**Task directions:** Scan the entries below and return each line that contains "Imbuia".

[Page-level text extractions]
Content starts
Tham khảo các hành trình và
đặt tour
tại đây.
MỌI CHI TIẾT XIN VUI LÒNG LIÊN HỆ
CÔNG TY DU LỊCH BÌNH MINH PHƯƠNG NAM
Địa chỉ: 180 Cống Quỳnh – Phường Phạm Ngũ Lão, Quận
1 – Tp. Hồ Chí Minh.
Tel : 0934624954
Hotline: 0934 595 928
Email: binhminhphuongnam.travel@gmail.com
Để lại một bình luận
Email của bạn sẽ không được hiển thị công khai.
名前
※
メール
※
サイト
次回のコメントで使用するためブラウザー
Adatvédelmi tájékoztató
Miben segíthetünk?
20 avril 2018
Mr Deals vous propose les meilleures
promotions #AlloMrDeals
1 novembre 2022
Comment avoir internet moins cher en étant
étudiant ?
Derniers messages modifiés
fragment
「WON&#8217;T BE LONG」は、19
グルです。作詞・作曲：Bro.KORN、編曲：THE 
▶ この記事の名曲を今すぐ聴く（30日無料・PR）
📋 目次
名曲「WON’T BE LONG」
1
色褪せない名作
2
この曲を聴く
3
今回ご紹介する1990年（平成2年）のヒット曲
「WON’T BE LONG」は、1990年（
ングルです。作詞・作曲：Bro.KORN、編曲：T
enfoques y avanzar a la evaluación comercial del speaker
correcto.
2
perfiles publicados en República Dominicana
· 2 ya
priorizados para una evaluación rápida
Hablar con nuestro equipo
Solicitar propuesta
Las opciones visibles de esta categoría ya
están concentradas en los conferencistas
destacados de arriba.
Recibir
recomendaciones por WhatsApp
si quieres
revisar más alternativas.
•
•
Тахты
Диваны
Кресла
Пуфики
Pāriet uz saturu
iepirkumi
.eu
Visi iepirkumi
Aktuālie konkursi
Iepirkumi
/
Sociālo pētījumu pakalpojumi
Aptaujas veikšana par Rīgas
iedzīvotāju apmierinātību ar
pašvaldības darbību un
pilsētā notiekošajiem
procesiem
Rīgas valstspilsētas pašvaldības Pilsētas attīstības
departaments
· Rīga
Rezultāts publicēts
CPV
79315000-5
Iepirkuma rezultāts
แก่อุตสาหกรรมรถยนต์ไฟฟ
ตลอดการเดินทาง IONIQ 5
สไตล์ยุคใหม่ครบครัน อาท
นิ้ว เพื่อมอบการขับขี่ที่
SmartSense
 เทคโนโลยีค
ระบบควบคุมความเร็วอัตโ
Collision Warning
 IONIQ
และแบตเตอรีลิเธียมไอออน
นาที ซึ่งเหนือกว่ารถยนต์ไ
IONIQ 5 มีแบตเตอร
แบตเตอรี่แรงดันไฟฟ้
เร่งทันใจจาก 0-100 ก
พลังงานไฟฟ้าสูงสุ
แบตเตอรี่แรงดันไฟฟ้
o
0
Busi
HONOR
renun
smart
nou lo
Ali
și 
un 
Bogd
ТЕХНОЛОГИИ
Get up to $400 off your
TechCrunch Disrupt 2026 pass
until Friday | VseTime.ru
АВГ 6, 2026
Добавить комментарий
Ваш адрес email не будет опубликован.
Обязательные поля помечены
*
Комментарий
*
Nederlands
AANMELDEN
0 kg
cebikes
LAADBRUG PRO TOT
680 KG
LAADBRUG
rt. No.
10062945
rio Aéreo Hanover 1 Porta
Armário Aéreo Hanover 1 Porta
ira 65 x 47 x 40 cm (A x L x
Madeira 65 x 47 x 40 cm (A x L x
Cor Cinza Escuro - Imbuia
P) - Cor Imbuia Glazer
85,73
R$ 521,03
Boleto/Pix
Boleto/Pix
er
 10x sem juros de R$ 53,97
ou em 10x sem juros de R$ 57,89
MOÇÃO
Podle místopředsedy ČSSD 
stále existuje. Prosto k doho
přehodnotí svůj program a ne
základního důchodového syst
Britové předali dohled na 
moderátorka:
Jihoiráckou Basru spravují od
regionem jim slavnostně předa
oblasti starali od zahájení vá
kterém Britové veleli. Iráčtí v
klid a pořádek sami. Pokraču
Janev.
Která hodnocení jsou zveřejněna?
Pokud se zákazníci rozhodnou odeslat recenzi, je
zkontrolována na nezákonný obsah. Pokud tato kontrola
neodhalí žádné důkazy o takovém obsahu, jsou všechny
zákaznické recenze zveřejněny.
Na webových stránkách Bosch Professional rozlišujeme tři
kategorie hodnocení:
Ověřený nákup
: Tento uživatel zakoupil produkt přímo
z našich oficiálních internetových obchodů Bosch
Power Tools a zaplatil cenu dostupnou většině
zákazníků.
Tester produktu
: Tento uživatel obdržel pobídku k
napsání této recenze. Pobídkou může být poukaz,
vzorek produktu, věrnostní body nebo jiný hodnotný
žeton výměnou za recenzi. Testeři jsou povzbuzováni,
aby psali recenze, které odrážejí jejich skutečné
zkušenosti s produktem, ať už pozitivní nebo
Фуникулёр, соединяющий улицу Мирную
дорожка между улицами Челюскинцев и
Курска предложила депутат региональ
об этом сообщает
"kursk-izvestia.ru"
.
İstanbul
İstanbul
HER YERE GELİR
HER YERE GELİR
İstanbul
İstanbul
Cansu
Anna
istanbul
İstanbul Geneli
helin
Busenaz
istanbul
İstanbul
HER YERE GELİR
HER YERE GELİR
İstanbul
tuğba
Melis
Content ends
**Output for this exercise:**
Cor Cinza Escuro - Imbuia
P) - Cor Imbuia Glazer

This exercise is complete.